Working data:

========

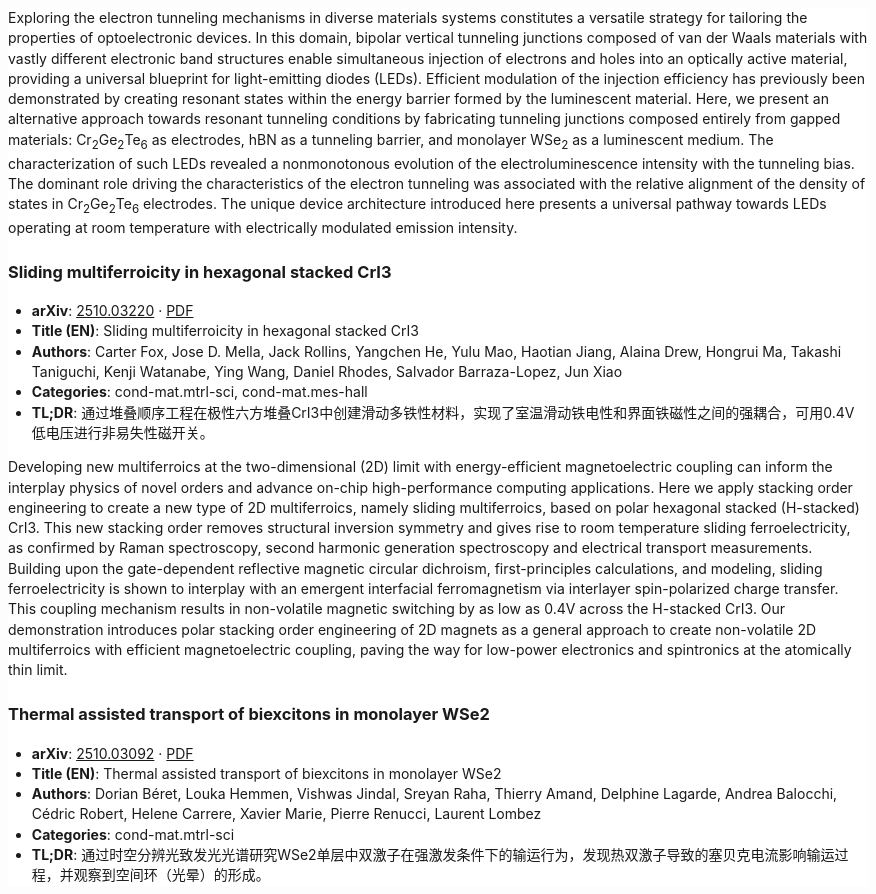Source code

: Exploring the electron tunneling mechanisms in diverse materials systems
constitutes a versatile strategy for tailoring the properties of optoelectronic
devices. In this domain, bipolar vertical tunneling junctions composed of van
der Waals materials with vastly different electronic band structures enable
simultaneous injection of electrons and holes into an optically active
material, providing a universal blueprint for light-emitting diodes (LEDs).
Efficient modulation of the injection efficiency has previously been
demonstrated by creating resonant states within the energy barrier formed by
the luminescent material. Here, we present an alternative approach towards
resonant tunneling conditions by fabricating tunneling junctions composed
entirely from gapped materials: Cr$_2$Ge$_2$Te$_6$ as electrodes, hBN as a
tunneling barrier, and monolayer WSe$_2$ as a luminescent medium. The
characterization of such LEDs revealed a nonmonotonous evolution of the
electroluminescence intensity with the tunneling bias. The dominant role
driving the characteristics of the electron tunneling was associated with the
relative alignment of the density of states in Cr$_2$Ge$_2$Te$_6$ electrodes.
The unique device architecture introduced here presents a universal pathway
towards LEDs operating at room temperature with electrically modulated emission
intensity.

### Sliding multiferroicity in hexagonal stacked CrI3
- **arXiv**: [2510.03220](https://arxiv.org/abs/2510.03220)  ·  [PDF](https://arxiv.org/pdf/2510.03220.pdf)
- **Title (EN)**: Sliding multiferroicity in hexagonal stacked CrI3
- **Authors**: Carter Fox, Jose D. Mella, Jack Rollins, Yangchen He, Yulu Mao, Haotian Jiang, Alaina Drew, Hongrui Ma, Takashi Taniguchi, Kenji Watanabe, Ying Wang, Daniel Rhodes, Salvador Barraza-Lopez, Jun Xiao
- **Categories**: cond-mat.mtrl-sci, cond-mat.mes-hall
- **TL;DR**: 通过堆叠顺序工程在极性六方堆叠CrI3中创建滑动多铁性材料，实现了室温滑动铁电性和界面铁磁性之间的强耦合，可用0.4V低电压进行非易失性磁开关。

Developing new multiferroics at the two-dimensional (2D) limit with
energy-efficient magnetoelectric coupling can inform the interplay physics of
novel orders and advance on-chip high-performance computing applications. Here
we apply stacking order engineering to create a new type of 2D multiferroics,
namely sliding multiferroics, based on polar hexagonal stacked (H-stacked)
CrI3. This new stacking order removes structural inversion symmetry and gives
rise to room temperature sliding ferroelectricity, as confirmed by Raman
spectroscopy, second harmonic generation spectroscopy and electrical transport
measurements. Building upon the gate-dependent reflective magnetic circular
dichroism, first-principles calculations, and modeling, sliding
ferroelectricity is shown to interplay with an emergent interfacial
ferromagnetism via interlayer spin-polarized charge transfer. This coupling
mechanism results in non-volatile magnetic switching by as low as 0.4V across
the H-stacked CrI3. Our demonstration introduces polar stacking order
engineering of 2D magnets as a general approach to create non-volatile 2D
multiferroics with efficient magnetoelectric coupling, paving the way for
low-power electronics and spintronics at the atomically thin limit.

### Thermal assisted transport of biexcitons in monolayer WSe2
- **arXiv**: [2510.03092](https://arxiv.org/abs/2510.03092)  ·  [PDF](https://arxiv.org/pdf/2510.03092.pdf)
- **Title (EN)**: Thermal assisted transport of biexcitons in monolayer WSe2
- **Authors**: Dorian Béret, Louka Hemmen, Vishwas Jindal, Sreyan Raha, Thierry Amand, Delphine Lagarde, Andrea Balocchi, Cédric Robert, Helene Carrere, Xavier Marie, Pierre Renucci, Laurent Lombez
- **Categories**: cond-mat.mtrl-sci
- **TL;DR**: 通过时空分辨光致发光光谱研究WSe2单层中双激子在强激发条件下的输运行为，发现热双激子导致的塞贝克电流影响输运过程，并观察到空间环（光晕）的形成。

========

Prompt: Among the lines above, repeat exactly those from the line with "constitutes a versatile" to the line with "simultaneous injection of", counting both ends.

Final answer:
constitutes a versatile strategy for tailoring the properties of optoelectronic
devices. In this domain, bipolar vertical tunneling junctions composed of van
der Waals materials with vastly different electronic band structures enable
simultaneous injection of electrons and holes into an optically active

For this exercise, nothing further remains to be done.